WHAT YOU NEED TO DO:
All that should come back is the lines of the data below from the one containing "right shoulder: (27, 65)" to the one containing "left ear: (97, 39)", inclusive, exactly as they stand.

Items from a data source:
[Start of Attachment]
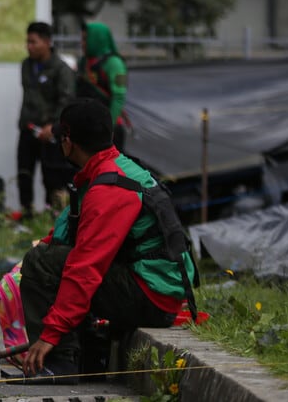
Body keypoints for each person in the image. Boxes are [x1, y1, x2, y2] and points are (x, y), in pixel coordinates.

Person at [19, 98, 194, 383]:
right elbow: (69, 234)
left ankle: (59, 362)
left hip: (153, 297)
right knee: (50, 254)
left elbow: (85, 267)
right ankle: (89, 356)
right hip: (155, 289)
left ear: (68, 141)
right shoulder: (111, 169)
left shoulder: (109, 188)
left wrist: (49, 335)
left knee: (42, 262)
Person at [17, 21, 76, 217]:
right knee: (24, 173)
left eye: (34, 42)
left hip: (50, 133)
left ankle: (54, 217)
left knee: (51, 176)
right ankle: (27, 215)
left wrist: (53, 126)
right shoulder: (27, 65)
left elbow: (66, 100)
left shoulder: (61, 69)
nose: (29, 46)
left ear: (47, 42)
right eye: (28, 42)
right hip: (28, 128)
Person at [80, 21, 129, 152]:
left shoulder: (115, 64)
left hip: (108, 130)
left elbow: (118, 97)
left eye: (85, 39)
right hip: (87, 129)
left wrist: (108, 129)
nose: (82, 43)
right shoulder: (83, 62)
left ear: (97, 39)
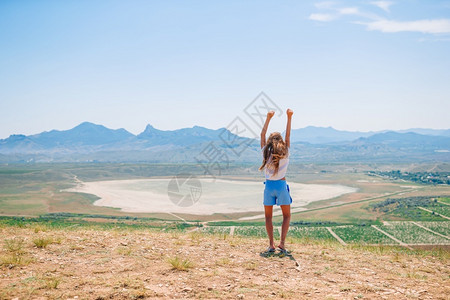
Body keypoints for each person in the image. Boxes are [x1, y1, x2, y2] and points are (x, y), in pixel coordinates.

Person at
[End of Attachment]
SOLUTION FOR THIS PROBLEM:
right shoulder: (27, 65)
left elbow: (66, 100)
left shoulder: (61, 69)
nose: (29, 46)
left ear: (47, 42)
right eye: (28, 42)
right hip: (28, 128)
Person at [80, 21, 129, 152]:
left shoulder: (115, 64)
left hip: (108, 130)
left elbow: (118, 97)
left eye: (85, 39)
right hip: (87, 129)
left wrist: (108, 129)
nose: (82, 43)
right shoulder: (83, 62)
left ear: (97, 39)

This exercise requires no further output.